Pourtant la BCE a permis de solvabiliser toutes les politiques budgétaires de la zone en maintenant des taux d’intérêt très bas. Le deal émanant de la BCE était : « je maintiens les taux d’intérêt très bas mais vous faites les réformes nécessaires pour soutenir la croissance à moyen terme ». Ce deal respecté du côté de la banque centrale n’a pas franchement fait bouger les gouvernements.
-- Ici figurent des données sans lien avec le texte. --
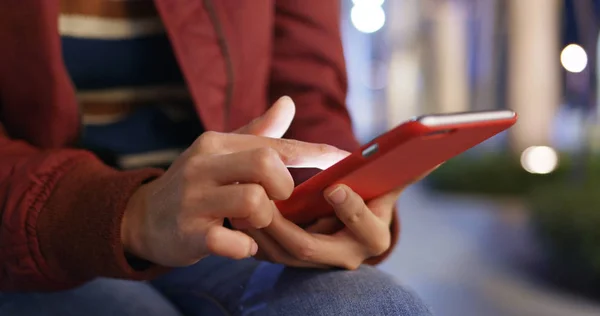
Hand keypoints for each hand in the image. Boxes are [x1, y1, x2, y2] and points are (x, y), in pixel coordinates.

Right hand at [121, 96, 348, 266]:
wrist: (143, 218)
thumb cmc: (196, 183)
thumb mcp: (221, 153)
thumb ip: (256, 132)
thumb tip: (288, 102)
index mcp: (217, 143)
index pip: (275, 144)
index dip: (315, 153)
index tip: (345, 160)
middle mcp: (203, 165)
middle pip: (265, 164)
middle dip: (284, 186)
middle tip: (278, 199)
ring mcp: (194, 199)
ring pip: (253, 202)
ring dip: (265, 218)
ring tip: (255, 222)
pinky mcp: (188, 233)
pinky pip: (232, 241)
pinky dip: (245, 246)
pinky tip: (242, 244)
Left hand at [239, 169, 436, 268]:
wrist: (345, 218)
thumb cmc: (368, 193)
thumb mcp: (383, 182)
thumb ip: (405, 169)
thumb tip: (435, 154)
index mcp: (372, 235)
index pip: (367, 231)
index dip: (352, 210)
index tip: (335, 187)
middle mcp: (344, 255)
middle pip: (311, 248)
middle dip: (285, 225)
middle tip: (266, 201)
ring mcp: (315, 260)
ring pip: (282, 252)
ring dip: (260, 227)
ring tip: (244, 201)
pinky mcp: (292, 258)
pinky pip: (267, 250)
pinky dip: (252, 232)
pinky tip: (237, 209)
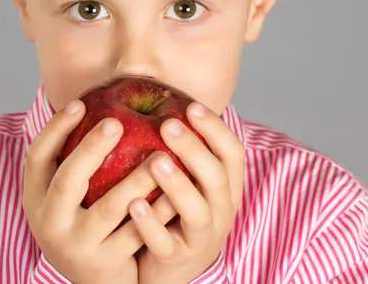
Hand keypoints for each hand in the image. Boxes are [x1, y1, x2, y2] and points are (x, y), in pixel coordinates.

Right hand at [22, 99, 165, 283]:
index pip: (37, 157)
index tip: (79, 102)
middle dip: (91, 148)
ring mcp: (77, 245)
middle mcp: (50, 222)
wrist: (90, 281)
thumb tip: (91, 102)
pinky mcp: (105, 263)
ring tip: (161, 155)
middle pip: (67, 180)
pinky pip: (137, 232)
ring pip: (108, 208)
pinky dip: (157, 210)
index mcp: (36, 199)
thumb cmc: (81, 223)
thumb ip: (72, 162)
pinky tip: (175, 190)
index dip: (55, 128)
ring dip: (136, 179)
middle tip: (116, 122)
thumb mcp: (64, 199)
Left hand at [127, 102, 244, 283]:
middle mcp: (219, 212)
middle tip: (167, 125)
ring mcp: (199, 238)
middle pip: (217, 179)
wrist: (171, 271)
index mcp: (225, 189)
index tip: (191, 106)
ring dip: (178, 185)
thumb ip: (183, 152)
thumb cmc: (176, 213)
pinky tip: (134, 204)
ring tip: (156, 162)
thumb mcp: (189, 183)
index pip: (233, 154)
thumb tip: (162, 100)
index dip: (216, 129)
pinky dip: (151, 225)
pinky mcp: (175, 259)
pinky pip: (165, 244)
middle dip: (194, 150)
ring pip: (197, 212)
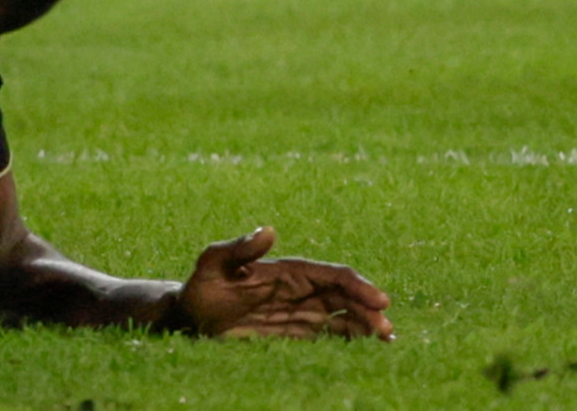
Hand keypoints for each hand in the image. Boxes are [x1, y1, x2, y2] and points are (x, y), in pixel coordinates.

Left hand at [176, 227, 392, 340]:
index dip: (356, 285)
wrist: (188, 317)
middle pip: (342, 296)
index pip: (329, 275)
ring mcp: (298, 310)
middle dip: (367, 309)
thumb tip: (269, 230)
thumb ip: (239, 249)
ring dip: (365, 323)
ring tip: (387, 339)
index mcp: (285, 270)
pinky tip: (367, 345)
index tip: (380, 300)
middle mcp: (297, 289)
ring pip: (341, 314)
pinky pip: (328, 333)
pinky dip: (350, 337)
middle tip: (387, 328)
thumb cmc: (200, 287)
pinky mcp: (293, 331)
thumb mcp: (212, 264)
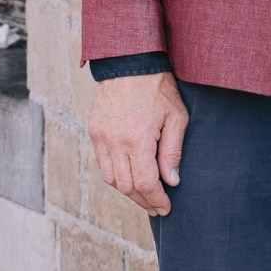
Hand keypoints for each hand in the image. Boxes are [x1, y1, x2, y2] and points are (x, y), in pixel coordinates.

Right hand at [89, 71, 188, 217]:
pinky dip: (115, 175)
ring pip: (111, 179)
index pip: (145, 183)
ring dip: (128, 191)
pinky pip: (101, 164)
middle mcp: (114, 142)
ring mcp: (101, 137)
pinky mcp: (94, 131)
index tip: (166, 207)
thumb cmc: (158, 88)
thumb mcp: (176, 117)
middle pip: (126, 186)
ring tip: (145, 195)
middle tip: (158, 206)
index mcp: (137, 139)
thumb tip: (171, 181)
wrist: (129, 63)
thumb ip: (172, 152)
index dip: (156, 199)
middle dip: (143, 200)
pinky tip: (129, 177)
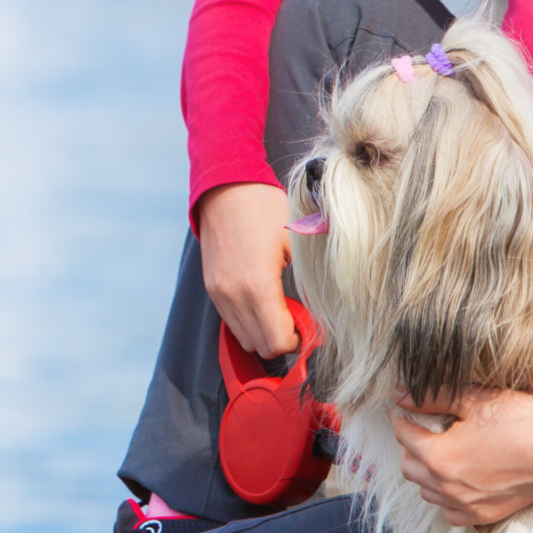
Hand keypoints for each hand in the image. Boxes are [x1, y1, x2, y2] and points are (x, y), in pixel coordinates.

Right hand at [198, 182, 299, 358]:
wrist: (226, 186)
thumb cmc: (266, 209)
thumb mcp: (297, 244)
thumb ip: (306, 283)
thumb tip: (320, 311)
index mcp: (258, 286)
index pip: (276, 342)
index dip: (297, 342)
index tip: (309, 329)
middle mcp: (233, 295)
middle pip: (259, 346)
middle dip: (282, 340)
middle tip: (299, 322)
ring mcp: (218, 292)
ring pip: (243, 337)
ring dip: (264, 333)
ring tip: (282, 311)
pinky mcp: (211, 287)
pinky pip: (231, 321)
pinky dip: (249, 321)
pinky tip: (264, 303)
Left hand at [390, 388, 532, 526]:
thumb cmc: (521, 419)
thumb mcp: (474, 399)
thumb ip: (433, 397)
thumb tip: (400, 394)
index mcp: (439, 457)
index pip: (404, 436)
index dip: (400, 418)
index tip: (402, 408)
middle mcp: (447, 487)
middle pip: (409, 466)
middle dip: (410, 445)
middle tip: (422, 428)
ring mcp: (466, 505)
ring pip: (426, 491)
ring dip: (426, 472)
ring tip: (440, 452)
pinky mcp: (484, 515)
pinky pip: (450, 512)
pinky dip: (446, 497)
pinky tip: (456, 481)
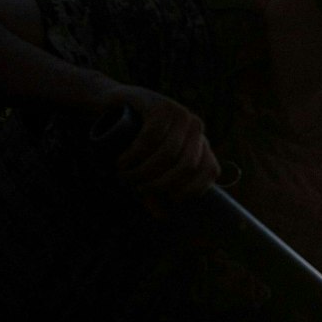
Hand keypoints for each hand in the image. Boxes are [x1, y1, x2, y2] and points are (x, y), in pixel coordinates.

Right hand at [102, 84, 220, 202]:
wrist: (111, 105)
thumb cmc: (132, 140)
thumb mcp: (147, 166)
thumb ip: (155, 191)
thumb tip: (162, 217)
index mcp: (201, 142)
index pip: (210, 170)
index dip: (193, 189)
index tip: (170, 198)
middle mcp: (195, 127)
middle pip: (186, 165)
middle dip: (159, 183)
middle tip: (135, 187)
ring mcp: (179, 113)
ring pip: (168, 153)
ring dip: (143, 170)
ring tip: (124, 175)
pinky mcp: (159, 105)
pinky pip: (152, 136)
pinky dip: (135, 153)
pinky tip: (123, 161)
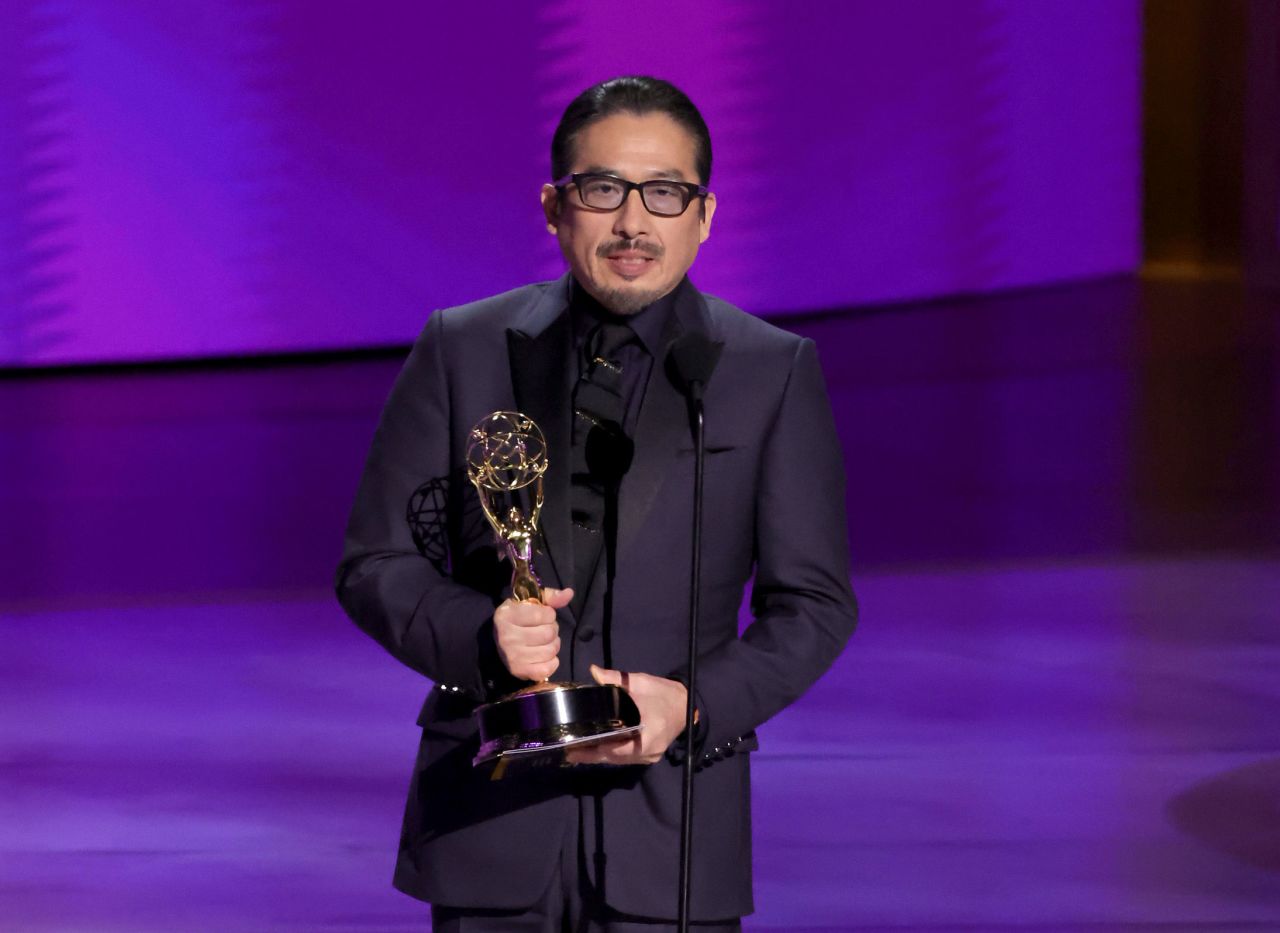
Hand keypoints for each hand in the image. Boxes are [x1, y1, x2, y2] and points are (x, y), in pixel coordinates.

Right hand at [492, 587, 571, 681]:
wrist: (500, 641)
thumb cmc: (520, 618)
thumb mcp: (531, 603)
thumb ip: (550, 597)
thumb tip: (569, 593)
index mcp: (507, 615)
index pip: (544, 614)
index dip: (549, 614)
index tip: (542, 616)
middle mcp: (506, 636)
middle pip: (549, 633)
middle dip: (553, 630)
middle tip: (545, 630)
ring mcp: (512, 656)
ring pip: (551, 650)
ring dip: (553, 645)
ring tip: (545, 642)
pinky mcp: (519, 671)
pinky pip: (547, 668)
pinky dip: (552, 662)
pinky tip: (544, 656)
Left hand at [564, 664, 687, 765]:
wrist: (686, 706)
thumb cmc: (664, 694)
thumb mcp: (642, 682)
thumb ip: (617, 679)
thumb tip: (594, 672)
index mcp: (649, 733)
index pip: (619, 748)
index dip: (597, 749)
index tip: (577, 747)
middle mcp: (649, 751)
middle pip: (615, 758)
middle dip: (591, 755)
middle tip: (569, 752)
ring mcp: (649, 756)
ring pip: (618, 761)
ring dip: (598, 756)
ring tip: (576, 752)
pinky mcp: (648, 756)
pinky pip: (625, 758)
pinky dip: (609, 754)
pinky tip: (595, 750)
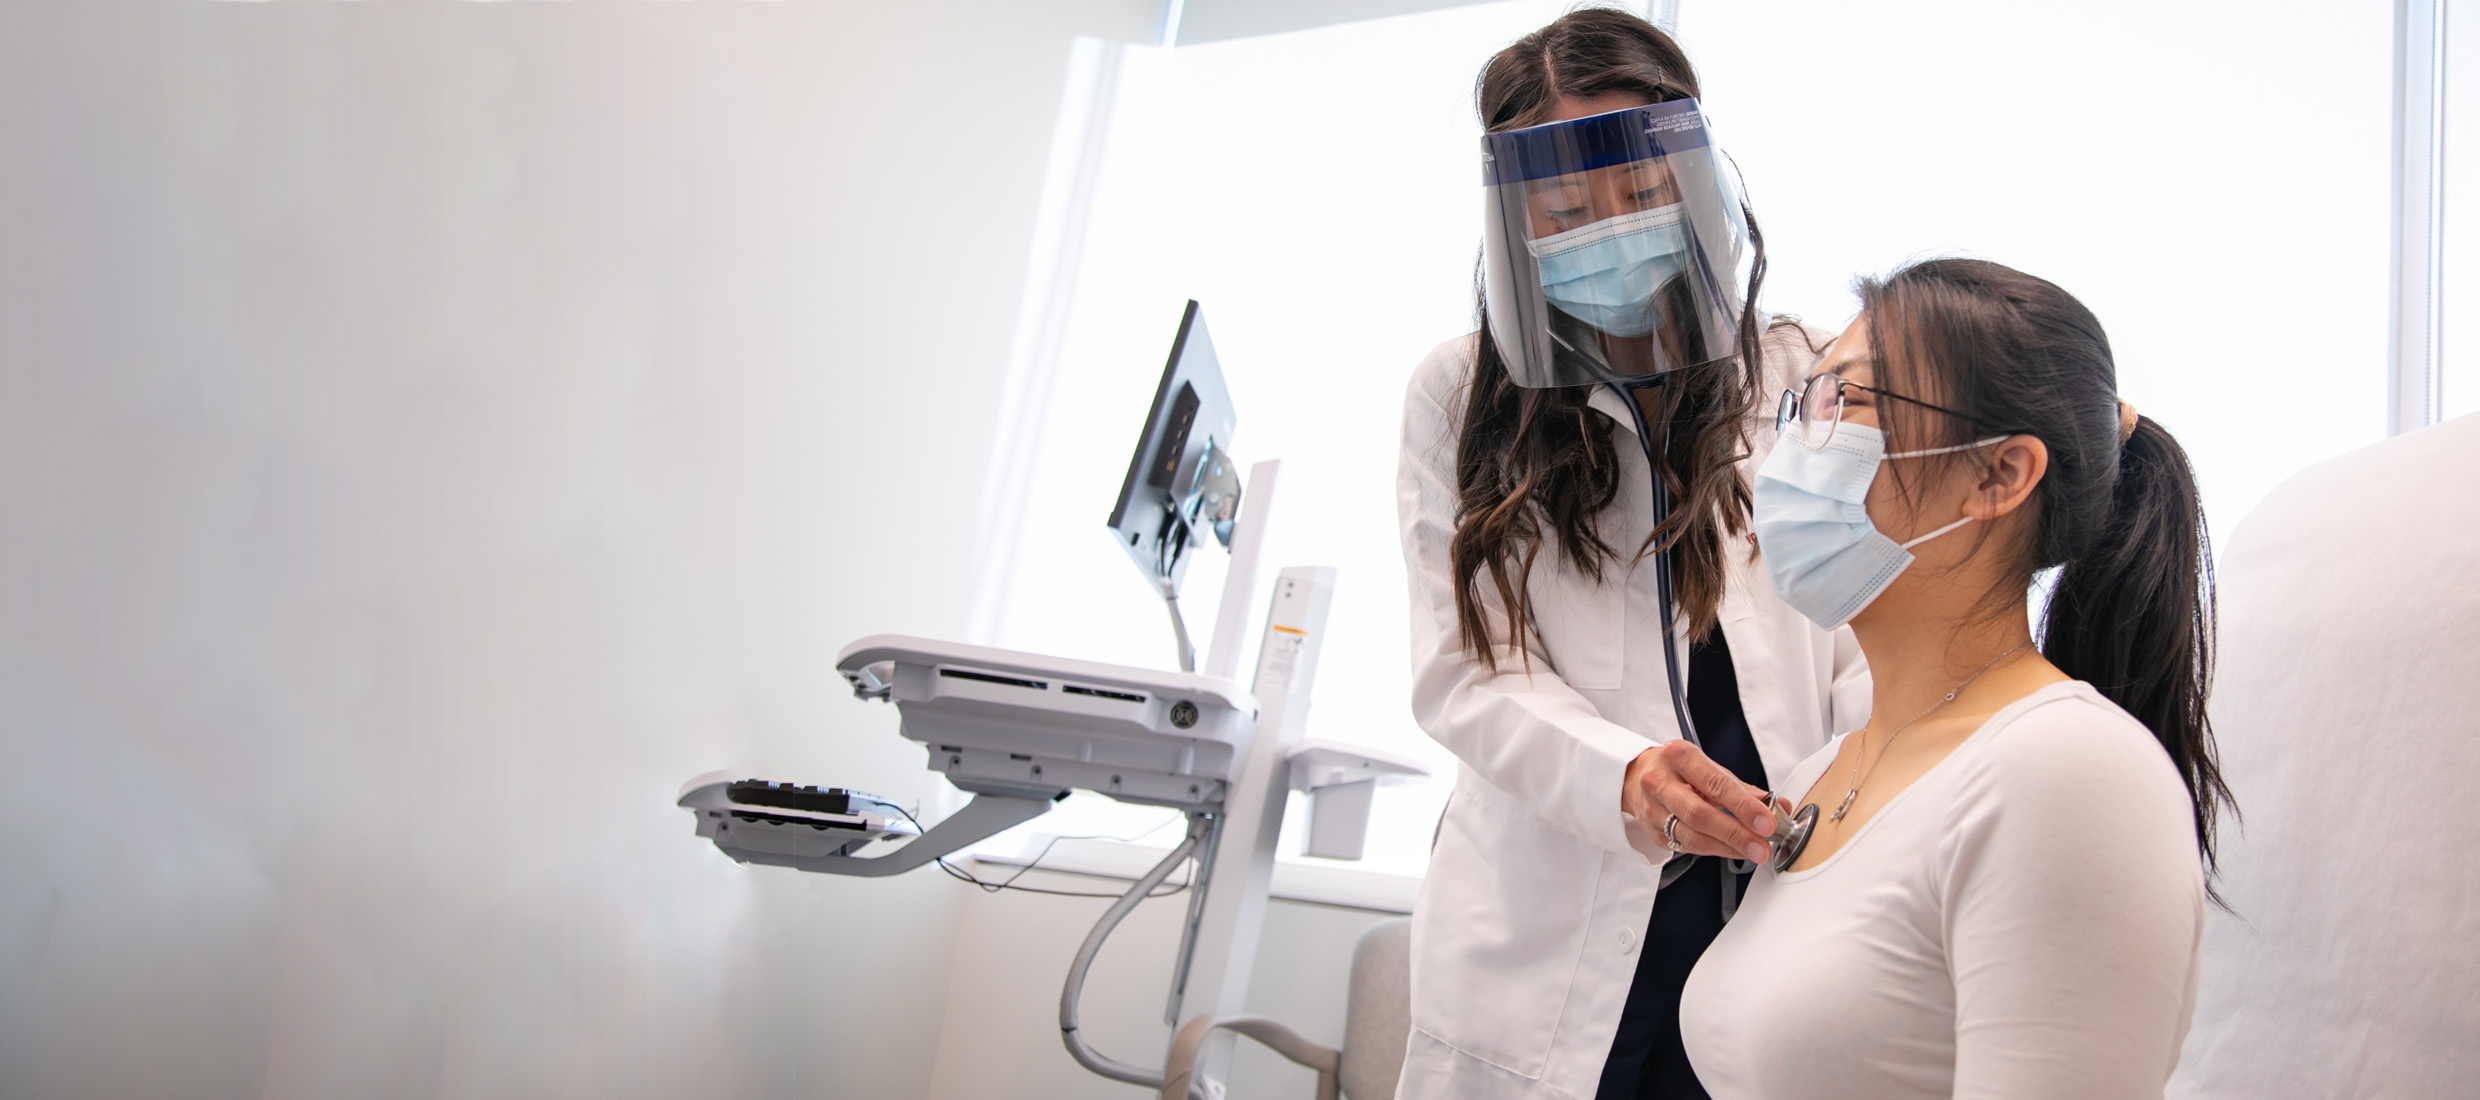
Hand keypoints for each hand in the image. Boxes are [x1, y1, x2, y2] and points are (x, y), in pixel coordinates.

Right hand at [1621, 739, 1774, 864]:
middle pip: (1700, 813)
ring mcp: (1653, 809)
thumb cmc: (1679, 771)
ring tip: (1752, 851)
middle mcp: (1660, 781)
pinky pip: (1687, 846)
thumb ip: (1743, 789)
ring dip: (1727, 847)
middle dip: (1736, 833)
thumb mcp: (1709, 768)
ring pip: (1692, 835)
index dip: (1743, 806)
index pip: (1716, 784)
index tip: (1767, 821)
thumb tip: (1778, 806)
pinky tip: (1732, 850)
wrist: (1636, 779)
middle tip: (1762, 845)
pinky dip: (1714, 850)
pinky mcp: (1652, 832)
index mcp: (1679, 756)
D’ailleurs aucun d’entre eux ne profite des taux d’intérêt négatifs pour mettre en place un programme de transition énergétique à la hauteur des défis auxquels l’Europe aura à faire face.

L’inflation insuffisante qui caractérise la zone euro est à mon sens une conséquence de cette absence de politique budgétaire intégrée. Cet aspect est d’ailleurs la faiblesse de la construction européenne. Aucun pays ne souhaite franchir le cap de cette dimension politique. En dépit d’une politique monétaire intégrée et d’un euro auquel aucun européen ne souhaite renoncer, la construction européenne pêche toujours sur sa dimension politique. C’est son tendon d’Achille qui oblige les autres institutions européennes dont la BCE a des efforts considérables pour compenser ce manque d’intégration politique. Face à l’incapacité des gouvernements à prendre en charge la zone euro, la BCE est allée très loin dans le caractère accommodant de sa politique monétaire. Pour beaucoup cela a été excessif mais avait elle le choix ?

Mario Draghi a fait honneur à son mandat. Le challenge pour Christine Lagarde sera de prolonger son combat pour rendre la zone euro plus responsable sur le plan politique.